The scale of these paintings varies widely, with floor-to-ceiling works on the galleries first floor giving way to more intimately-sized canvases in the downstairs exhibition space. The newest works, which date only to November, are also the largest. Lately, Kato’s been working a new studio in Hong Kong, and he’s been taking advantage of the high ceilings.

Since 2003, Kato has also been working in sculpture—he “got stuck and needed some refreshment,” he said. Initially, he began working with camphor, a soft, fragrant wood commonly used in Buddhist statuary. He chose the material after seeing that Katsura Funakoshi, a highly successful sculptor, uses it.

Izumi Kato, Untitled at Galerie Perrotin. Photo by Guillaume Ziccarelli, courtesy of the artist and Galerie Perrotin.

The resulting works have a rough-hewn, ancient look. “I don’t know why,” gallery owner Emmanuel Perrotin told Artnet News at the opening, “but I see a mix of Japanese art and African art.”

In the last four years, he’s begun working in a special type of soft vinyl called sofubi, which is used by manufacturers to make big-headed Kewpie dolls and hand-painted toys

Izumi Kato, Untitled at Galerie Perrotin. Photo by Guillaume Ziccarelli, courtesy of the artist and Galerie Perrotin.

Based on the bobble-headed figures that feature so prominently in his work, Kato created two molds from carvings done in polystyrene: a tiny body (of which he often incorporates a number into his larger wooden sculptures), and a larger head, which is cast in two pieces. (Some paintings created alongside this series, which often incorporate old loose-leaf paper, reflect this, with the figure divided at the neck, split across two separate canvases.)

The resulting work, however suggests a much greater variety of shapes. Kato sets upon each head in the manner of a mad scientist, slicing open flaps and creating incisions before surgically reconstructing it using bolts or even a needle and thread. Many feature wooden protrusions, and a few even have rough wooden skeletons. He’s even managed to morph the head into the body of a deer-human hybrid, covering the wood with translucent vinyl.

Installation view of Izumi Kato sculptures at Galerie Perrotin, New York. Photo by Guillaume Ziccarelli, courtesy of the artist and Galerie Perrotin.

“Cutting up, pasting together, and painting [a] human figure feels exactly halfway between painting and sculpture,” wrote Kato in the introduction to his 2014 monograph, Soft Vinyl Sculptures.

When artnet News asked about his process, Kato laughingly admitted to feeling more than a bit like Dr. Frankenstein.
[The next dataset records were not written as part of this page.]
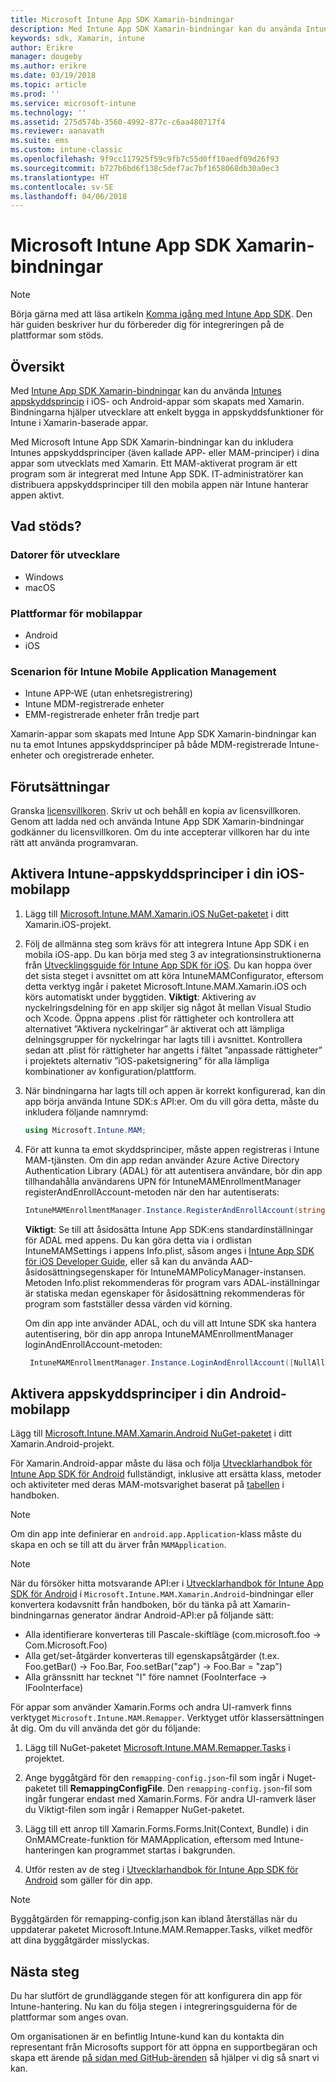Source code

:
 ```yaml
---
title: Microsoft Intune App SDK Xamarin-bindningar
description: Med Intune App SDK Xamarin-bindningar kan du använda Intunes appskyddsprincip i iOS- och Android-appar som skapats med Xamarin.
keywords: sdk, Xamarin, intune
author: Erikre
manager: dougeby
ms.author: erikre
ms.date: 03/19/2018
ms.topic: article
ms.prod: ''
ms.service: microsoft-intune
ms.technology: ''
ms.assetid: 275d574b-3560-4992-877c-c6aa480717f4
ms.reviewer: aanavath
ms.suite: ems
ms.custom: intune-classic
ms.openlocfilehash: 9f9cc117925f59c9fb7c55d0ff10aedf09d26f93
ms.sourcegitcommit: b727b6bd6f138c5def7ac7bf1658068db30a0ec3
ms.translationtype: HT
ms.contentlocale: sv-SE
ms.lasthandoff: 04/06/2018
---
```

# <a name="microsoft-intune-app-sdk-xamarin-bindings"></a>Microsoft Intune App SDK Xamarin-bindningar

> [!NOTE]
> Börja gärna med att läsa artikeln [Komma igång med Intune App SDK](app-sdk-get-started.md). Den här guiden beskriver hur du förbereder dig för integreringen på de plattformar som stöds.

## <a name="overview"></a>Översikt
Med [Intune App SDK Xamarin-bindningar](https://github.com/msintuneappsdk/intune-app-sdk-xamarin) kan du använda [Intunes appskyddsprincip](/intune-classic/deploy-use/protect-app-data-using-mobile-app-management-policies-with-microsoft-intune) i iOS- och Android-appar som skapats med Xamarin. Bindningarna hjälper utvecklare att enkelt bygga in appskyddsfunktioner för Intune i Xamarin-baserade appar.

Med Microsoft Intune App SDK Xamarin-bindningar kan du inkludera Intunes appskyddsprinciper (även kallade APP- eller MAM-principer) i dina appar som utvecklats med Xamarin. Ett MAM-aktiverat program är ett program som är integrerat med Intune App SDK. IT-administratörer kan distribuera appskyddsprinciper till den mobila appen när Intune hanterar appen aktivt.

## <a name="whats-supported"></a>Vad stöds?

### <a name="developer-machines"></a>Datorer för utvecklare
* Windows
* macOS


### <a name="mobile-app-platforms"></a>Plattformar för mobilappar
* Android
* iOS


### <a name="intune-mobile-application-management-scenarios"></a>Scenarion för Intune Mobile Application Management

* Intune APP-WE (utan enhetsregistrering)
* Intune MDM-registrerade enheter
* EMM-registrerade enheter från tredje part

Xamarin-appar som skapats med Intune App SDK Xamarin-bindningar kan nu ta emot Intunes appskyddsprinciper på både MDM-registrerade Intune-enheter och oregistrerade enheter.

## <a name="prerequisites"></a>Förutsättningar

Granska [licensvillkoren](https://github.com/msintuneappsdk/intune-app-sdk-xamarin/blob/master/Microsoft%20License%20Terms%20Intune%20App%20SDK%20Xamarin%20Component.pdf). Skriv ut och behåll en kopia av licensvillkoren. Genom att ladda ned och använda Intune App SDK Xamarin-bindningar godkänner du licensvillkoren. Om du inte accepterar villkoren har du inte rätt att använda programvaran.

## <a name="enabling-intune-app-protection-polices-in-your-ios-mobile-app"></a>Aktivera Intune-appskyddsprinciper i din iOS-mobilapp
1. Lägg till [Microsoft.Intune.MAM.Xamarin.iOS NuGet-paketet](https://www.nuget.org/packages/Microsoft.Intune.MAM.Xamarin.iOS) i ditt Xamarin.iOS-projekt.
2.  Följ de allmänna steg som krävs för att integrera Intune App SDK i en mobila iOS-app. Du kan börja med steg 3 av integrationsinstruktionerna från [Utvecklingsguide för Intune App SDK för iOS](app-sdk-ios.md#build-the-sdk-into-your-mobile-app). Du kan hoppa över det sista steget i avsnittet om att köra IntuneMAMConfigurator, eftersom detta verktyg ingår i paketet Microsoft.Intune.MAM.Xamarin.iOS och körs automatiskt under byggtiden.
    **Viktigt**: Aktivering av nyckelringsdelning för en app skiljer sig något åt mellan Visual Studio och Xcode. Öppna appens .plist för rättigheter och kontrollera att alternativet ”Aktivera nyckelringar” är aktiverat och att lämpliga delningsgrupper för nyckelringar har lagts till i avsnittet. Kontrollera sedan att .plist för rättigheter har angetts i fältet ”anpassade rättigheter” i projektets alternativ ”iOS-paketsignering” för alla lämpliga kombinationer av konfiguration/plattform.
3.  När bindningarna har lagts till och appen är korrekt konfigurerad, kan din app börja använda Intune SDK:s API:er. Om du vill göra detta, måste du inkludera följande namnrymd:

      ```csharp
      using Microsoft.Intune.MAM;
      ```
4. För att kunna ta emot skyddsprinciper, måste appen registreras i Intune MAM-tjänsten. Om din app redan använder Azure Active Directory Authentication Library (ADAL) för att autentisera användare, bör din app tillhandahålla användarens UPN för IntuneMAMEnrollmentManager registerAndEnrollAccount-metoden när den har autentiserats:
      ```csharp
      IntuneMAMEnrollmentManager.Instance.RegisterAndEnrollAccount(string identity);
      ```
      **Viktigt**: Se till att åsidosätta Intune App SDK:ens standardinställningar för ADAL med appens. Du kan göra detta via i ordlistan IntuneMAMSettings i appens Info.plist, såsom anges i [Intune App SDK för iOS Developer Guide](app-sdk-ios.md#configure-settings-for-the-intune-app-sdk), eller så kan du använda AAD-åsidosättningsegenskaper för IntuneMAMPolicyManager-instansen. Metoden Info.plist rekommenderas för program vars ADAL-inställningar är statiska medan egenskaper för åsidosättning rekommenderas för program som fastställer dessa värden vid körning. 
      
      Om din app inte använder ADAL, och du vill att Intune SDK ska hantera autentisering, bör din app anropa IntuneMAMEnrollmentManager loginAndEnrollAccount-metoden:
      ```csharp
       IntuneMAMEnrollmentManager.Instance.LoginAndEnrollAccount([NullAllowed] string identity);
      ```

## <a name="enabling-app-protection-policies-in-your-android-mobile-app"></a>Aktivera appskyddsprinciper i din Android-mobilapp
Lägg till [Microsoft.Intune.MAM.Xamarin.Android NuGet-paketet](https://www.nuget.org/packages/Microsoft.Intune.MAM.Xamarin.Android) i ditt Xamarin.Android-projekt.

För Xamarin.Android-appar måste du läsa och följa [Utvecklarhandbok för Intune App SDK för Android](app-sdk-android.md) fullständigt, inklusive att ersätta klass, metoder och aktiviteter med deras MAM-motsvarighet baserat på [tabellen](app-sdk-android.md#replace-classes-methods-and-activities-with-their-mam-equivalent) i handboken. 

> [!NOTE]
> Om din app inte definierar en `android.app.Application`-klass måste du skapa en och se till att du ärver från `MAMApplication`.

> [!NOTE]
> När du försöker hitta motsvarande API:er i [Utvecklarhandbok för Intune App SDK för Android](app-sdk-android.md) i `Microsoft.Intune.MAM.Xamarin.Android`-bindningar eller konvertera kodavsnitt från handboken, bör du tänka på att Xamarin-bindningarnas generator ändrar Android-API:er på följande sätt:
> * Alla identifierare konverteras till Pascale-skiftläge (com.microsoft.foo -> Com.Microsoft.Foo)
> * Alla get/set-åtgärder konverteras till egenskapsåtgärder (t.ex. Foo.getBar() -> Foo.Bar, Foo.setBar("zap") -> Foo.Bar = "zap")
> * Alla gränssnitt har tecknet "I" före namnet (FooInterface -> IFooInterface)

För appar som använder Xamarin.Forms och andra UI-ramverk finns verktyget `Microsoft.Intune.MAM.Remapper`. Verktyget utför klassersättningen åt dig. Om du vill använda det gör du följande:

1.  Lägg till NuGet-paketet [Microsoft.Intune.MAM.Remapper.Tasks](https://www.nuget.org/packages/Microsoft.Intune.MAM.Remapper.Tasks) i projektet.

2.  Ange byggåtgärd för den `remapping-config.json`-fil som ingår i Nuget-paketet till **RemappingConfigFile**. Den `remapping-config.json`-fil som ingår fungerar endast med Xamarin.Forms. För andra UI-ramverk läser du Viktigt-filen som ingår i Remapper NuGet-paketet.

3.  Lägg till ett anrop till Xamarin.Forms.Forms.Init(Context, Bundle) i din OnMAMCreate-funktion för MAMApplication, eftersom med Intune-hanteringen kan programmet startas i bakgrunden.

4.  Utför resten av de steg i [Utvecklarhandbok för Intune App SDK för Android](app-sdk-android.md) som gäller för din app.

> [!NOTE]
> Byggåtgärden för remapping-config.json kan ibland återställas när du uppdaterar paketet Microsoft.Intune.MAM.Remapper.Tasks, vilket medför att dina byggåtgärder misslyckas.

## <a name="next-steps"></a>Nästa steg

Du har slutfört de grundläggande stegen för att konfigurera din app för Intune-hantering. Nu kan du följa stegen i integreringsguiderna för de plattformar som anges ovan.

Om organisationen är en befintlig Intune-kund kan du kontakta din representant från Microsofts support för att öppna en supportbegäran och skapa ett ärende [på sidan med GitHub-ärenden](https://github.com/msintuneappsdk/intune-app-sdk-xamarin/issues) så hjälper vi dig så snart vi kan.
He orders about 30 heads a year from the Japanese toy manufacturer Linden, and estimates about 10 or 15 of them ever become fully-realized creations. Like any Dr. Frankenstein, Kato has his failed experiments—but unlike Mary Shelley’s title character, his success stories are undeniably lovable, even if they would be at home in a futuristic dissection lab on board an alien space craft.
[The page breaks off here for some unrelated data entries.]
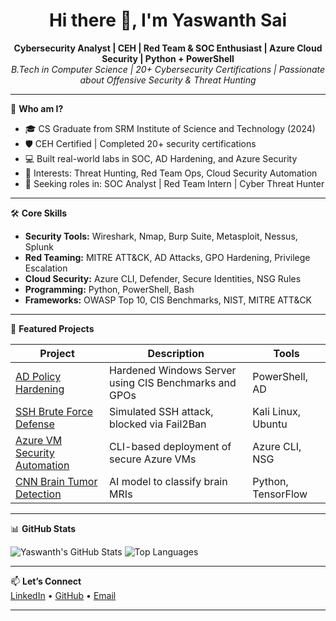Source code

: <h1 align="center">Hi there 👋, I'm Yaswanth Sai</h1>

<p align="center">
  <b>Cybersecurity Analyst | CEH | Red Team & SOC Enthusiast | Azure Cloud Security | Python + PowerShell</b><br>
  <i>B.Tech in Computer Science | 20+ Cybersecurity Certifications | Passionate about Offensive Security & Threat Hunting</i>
</p>

---

🔐 **Who am I?**

- 🎓 CS Graduate from SRM Institute of Science and Technology (2024)
- 🛡️ CEH Certified | Completed 20+ security certifications
- 💻 Built real-world labs in SOC, AD Hardening, and Azure Security
- 🔎 Interests: Threat Hunting, Red Team Ops, Cloud Security Automation
- 🚀 Seeking roles in: SOC Analyst | Red Team Intern | Cyber Threat Hunter

---

🛠️ **Core Skills**

- **Security Tools:** Wireshark, Nmap, Burp Suite, Metasploit, Nessus, Splunk
- **Red Teaming:** MITRE ATT&CK, AD Attacks, GPO Hardening, Privilege Escalation
- **Cloud Security:** Azure CLI, Defender, Secure Identities, NSG Rules
- **Programming:** Python, PowerShell, Bash
- **Frameworks:** OWASP Top 10, CIS Benchmarks, NIST, MITRE ATT&CK

---

📂 **Featured Projects**

| Project | Description | Tools |
|--------|-------------|-------|
| [AD Policy Hardening](#) | Hardened Windows Server using CIS Benchmarks and GPOs | PowerShell, AD |
| [SSH Brute Force Defense](#) | Simulated SSH attack, blocked via Fail2Ban | Kali Linux, Ubuntu |
| [Azure VM Security Automation](#) | CLI-based deployment of secure Azure VMs | Azure CLI, NSG |
| [CNN Brain Tumor Detection](#) | AI model to classify brain MRIs | Python, TensorFlow |

---

📊 **GitHub Stats**

![Yaswanth's GitHub Stats](https://github-readme-stats.vercel.app/api?username=Yaswanthsai2002&show_icons=true&theme=tokyonight)
![Top Languages](https://github-readme-stats.vercel.app/api/top-langs/?username=Yaswanthsai2002&layout=compact&theme=tokyonight)

---

📫 **Let’s Connect**  
[LinkedIn](https://linkedin.com/in/yaswanth-sai-69bb5b2b6) • [GitHub](https://github.com/Yaswanthsai2002) • [Email](mailto:yaswanthsaip2002@gmail.com)

---
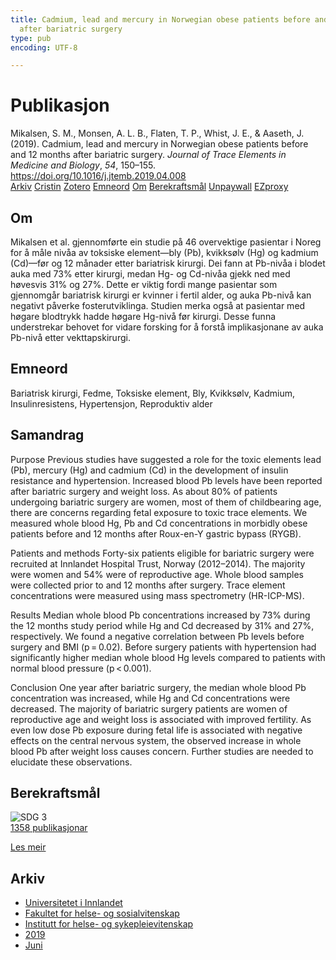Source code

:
 ```yaml
---
title: Cadmium, lead and mercury in Norwegian obese patients before and 12 months
  after bariatric surgery
type: pub
encoding: UTF-8

---
```

<h1>Publikasjon</h1>
<article id="csl-bib-container-2WU5KMU5" class="csl-bib-container">
  <div class="csl-bib-body"> <div class="csl-entry">Mikalsen, S. M., Monsen, A. L. B., Flaten, T. P., Whist, J. E., &#38; Aaseth, J. (2019). Cadmium, lead and mercury in Norwegian obese patients before and 12 months after bariatric surgery. <i>Journal of Trace Elements in Medicine and Biology</i>, <i>54</i>, 150–155. <a href="https://doi.org/10.1016/j.jtemb.2019.04.008">https://doi.org/10.1016/j.jtemb.2019.04.008</a></div> </div>
  <div class="csl-bib-buttons">
    <a href="#taxonomy-article-2WU5KMU5" alt="archive" class="csl-bib-button">Arkiv</a>
    <a href="https://app.cristin.no/results/show.jsf?id=1705706" alt="Cristin" class="csl-bib-button">Cristin</a>
    <a href="http://zotero.org/groups/5881554/items/2WU5KMU5" alt="Zotero" class="csl-bib-button">Zotero</a>
    <a href="#keywords-article-2WU5KMU5" alt="keywords" class="csl-bib-button">Emneord</a>
    <a href="#about-article-2WU5KMU5" alt="about_pub" class="csl-bib-button">Om</a>
    <a href="#sdg-article-2WU5KMU5" alt="sdg" class="csl-bib-button">Berekraftsmål</a>
    <a href="https://doi.org/10.1016/j.jtemb.2019.04.008" alt="Unpaywall" class="csl-bib-button">Unpaywall</a>
    <a href="https://doi.org/10.1016/j.jtemb.2019.04.008" alt="EZproxy" class="csl-bib-button">EZproxy</a>
  </div>
  <div id="csl-bib-meta-container-2WU5KMU5"></div>
</article>
<div id="csl-bib-meta-2WU5KMU5" class="csl-bib-meta">
  <article id="about-article-2WU5KMU5" class="about_pub-article">
    <h1>Om</h1>
    Mikalsen et al. gjennomførte ein studie på 46 overvektige pasientar i Noreg for å måle nivåa av toksiske element—bly (Pb), kvikksølv (Hg) og kadmium (Cd)—før og 12 månader etter bariatrisk kirurgi. Dei fann at Pb-nivåa i blodet auka med 73% etter kirurgi, medan Hg- og Cd-nivåa gjekk ned med høvesvis 31% og 27%. Dette er viktig fordi mange pasientar som gjennomgår bariatrisk kirurgi er kvinner i fertil alder, og auka Pb-nivå kan negativt påverke fosterutviklinga. Studien merka også at pasientar med høgare blodtrykk hadde høgare Hg-nivå før kirurgi. Desse funna understrekar behovet for vidare forsking for å forstå implikasjonane av auka Pb-nivå etter vekttapskirurgi.
  </article>
  <article id="keywords-article-2WU5KMU5" class="keywords-article">
    <h1>Emneord</h1>
    Bariatrisk kirurgi, Fedme, Toksiske element, Bly, Kvikksølv, Kadmium, Insulinresistens, Hypertensjon, Reproduktiv alder
  </article>
  <article id="abstract-article-2WU5KMU5" class="abstract-article">
    <h1>Samandrag</h1>
    Purpose 
Previous studies have suggested a role for the toxic elements lead (Pb), mercury (Hg) and cadmium (Cd) in the development of insulin resistance and hypertension. Increased blood Pb levels have been reported after bariatric surgery and weight loss. As about 80% of patients undergoing bariatric surgery are women, most of them of childbearing age, there are concerns regarding fetal exposure to toxic trace elements. We measured whole blood Hg, Pb and Cd concentrations in morbidly obese patients before and 12 months after Roux-en-Y gastric bypass (RYGB). 
 
Patients and methods 
Forty-six patients eligible for bariatric surgery were recruited at Innlandet Hospital Trust, Norway (2012–2014). The majority were women and 54% were of reproductive age. Whole blood samples were collected prior to and 12 months after surgery. Trace element concentrations were measured using mass spectrometry (HR-ICP-MS). 
 
Results 
Median whole blood Pb concentrations increased by 73% during the 12 months study period while Hg and Cd decreased by 31% and 27%, respectively. We found a negative correlation between Pb levels before surgery and BMI (p = 0.02). Before surgery patients with hypertension had significantly higher median whole blood Hg levels compared to patients with normal blood pressure (p < 0.001). 
 
Conclusion 
One year after bariatric surgery, the median whole blood Pb concentration was increased, while Hg and Cd concentrations were decreased. The majority of bariatric surgery patients are women of reproductive age and weight loss is associated with improved fertility. As even low dose Pb exposure during fetal life is associated with negative effects on the central nervous system, the observed increase in whole blood Pb after weight loss causes concern. Further studies are needed to elucidate these observations.
  </article>
  <article id="sdg-article-2WU5KMU5" class="sdg-article">
    <h1>Berekraftsmål</h1>
    <div class="sdg-container"><div id="sdg3" class="sdg">
        <img src="{{< params subfolder >}}images/sdg/sdg03_nn.png" class="image" alt="SDG 3">
        <div class="sdg-overlay">
          <a href="/nn/archive/?key=?sdg=3#archive" class="sdg-publication-count"><span>1358</span> publikasjonar</a>
          <p><a href="https://fn.no/om-fn/fns-baerekraftsmaal/god-helse-og-livskvalitet?lang=nno-NO" class="sdg-read-more">Les meir</a></p>
        </div>
      </div></div>
  </article>
  <article id="taxonomy-article-2WU5KMU5" class="taxonomy-article">
    <h1>Arkiv</h1>
    <ul>
      <li>
        <a href="/nn/archive/?key=3DCRN523">Universitetet i Innlandet</a>
      </li>
      <li>
        <a href="/nn/archive/?key=IDKFS3MX">Fakultet for helse- og sosialvitenskap</a>
      </li>
      <li>
        <a href="/nn/archive/?key=GTV4ECMZ">Institutt for helse- og sykepleievitenskap</a>
      </li>
      <li>
        <a href="/nn/archive/?key=E7THIEEM">2019</a>
      </li>
      <li>
        <a href="/nn/archive/?key=R3IIEVI9">Juni</a>
      </li>
    </ul>
  </article>
</div>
Izumi Kato, Untitled at Galerie Perrotin. Photo by Guillaume Ziccarelli, courtesy of the artist and Galerie Perrotin.

Kato isn’t one to speak at length about the meaning or significance of his work, which is all untitled. “It’s open-ended,” he said, explaining that he prefers that viewers as their own personal response to the art.
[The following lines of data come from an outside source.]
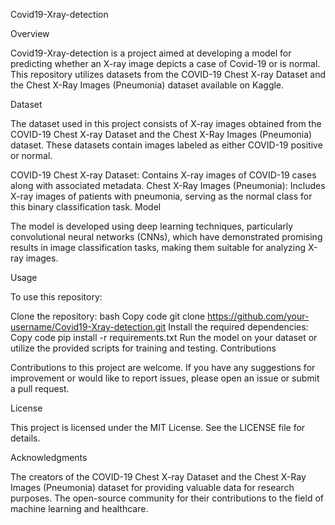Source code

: Covid19-Xray-detection

Overview

Covid19-Xray-detection is a project aimed at developing a model for predicting whether an X-ray image depicts a case of Covid-19 or is normal. This repository utilizes datasets from the COVID-19 Chest X-ray Dataset and the Chest X-Ray Images (Pneumonia) dataset available on Kaggle.

Dataset

The dataset used in this project consists of X-ray images obtained from the COVID-19 Chest X-ray Dataset and the Chest X-Ray Images (Pneumonia) dataset. These datasets contain images labeled as either COVID-19 positive or normal.

COVID-19 Chest X-ray Dataset: Contains X-ray images of COVID-19 cases along with associated metadata.
Chest X-Ray Images (Pneumonia): Includes X-ray images of patients with pneumonia, serving as the normal class for this binary classification task.
Model

The model is developed using deep learning techniques, particularly convolutional neural networks (CNNs), which have demonstrated promising results in image classification tasks, making them suitable for analyzing X-ray images.

Usage

To use this repository:

Clone the repository:
bash
Copy code
git clone https://github.com/your-username/Covid19-Xray-detection.git
Install the required dependencies:
Copy code
pip install -r requirements.txt
Run the model on your dataset or utilize the provided scripts for training and testing.
Contributions

Contributions to this project are welcome. If you have any suggestions for improvement or would like to report issues, please open an issue or submit a pull request.

License

This project is licensed under the MIT License. See the LICENSE file for details.

Acknowledgments

The creators of the COVID-19 Chest X-ray Dataset and the Chest X-Ray Images (Pneumonia) dataset for providing valuable data for research purposes.
The open-source community for their contributions to the field of machine learning and healthcare.
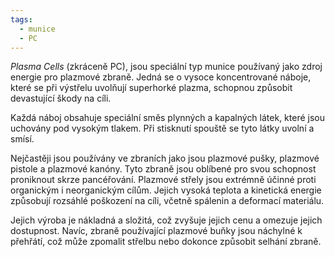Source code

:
 ```yaml
---
tags:
  - munice
  - PC
---
```



*Plasma Cells* (zkráceně PC), jsou speciální typ munice používaný jako zdroj energie pro plazmové zbraně. Jedná se o vysoce koncentrované náboje, které se při výstřelu uvolňují  superhorké plazma, schopnou způsobit devastující škody na cíli.

Každá náboj obsahuje speciální směs plynných a kapalných látek, které jsou uchovány pod vysokým tlakem. Při stisknutí spouště se tyto látky uvolní a smísí.

Nejčastěji jsou používány ve zbraních jako jsou plazmové pušky, plazmové pistole a plazmové kanóny. Tyto zbraně jsou oblíbené pro svou schopnost proniknout skrze pancéřování. Plazmové střely jsou extrémně účinné proti organickým i neorganickým cílům. Jejich vysoká teplota a kinetická energie způsobují rozsáhlé poškození na cíli, včetně spálenin a deformací materiálu.

Jejich výroba je nákladná a složitá, což zvyšuje jejich cenu a omezuje jejich dostupnost. Navíc, zbraně používající plazmové buňky jsou náchylné k přehřátí, což může zpomalit střelbu nebo dokonce způsobit selhání zbraně.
That’s not to say Kato doesn’t acknowledge the dualities that are so easily seen in his work—the cute and the ugly, life and death, the masculine and the feminine. Perrotin, like the artist, is not interested in nailing down any one interpretation. “I just feel it,” he said.

See more work from the exhibition below.

Installation view of Izumi Kato’s solo show at Galerie Perrotin, New York. Photo by Guillaume Ziccarelli, courtesy of the artist and Galerie Perrotin.

Izumi Kato, Untitled at Galerie Perrotin. Photo by Guillaume Ziccarelli, courtesy of the artist and Galerie Perrotin.

Izumi Kato, Untitled at Galerie Perrotin. Photo by Guillaume Ziccarelli, courtesy of the artist and Galerie Perrotin.

Izumi Kato, Untitled at Galerie Perrotin. Photo by Guillaume Ziccarelli, courtesy of the artist and Galerie Perrotin.

Installation view of Izumi Kato’s solo show at Galerie Perrotin, New York. Photo by Guillaume Ziccarelli, courtesy of the artist and Galerie Perrotin.

Izumi Kato” is on view at Galerie Perrotin, 909 Madison Avenue and East 73rd Street, New York, New York January 7–Feburary 27, 2016.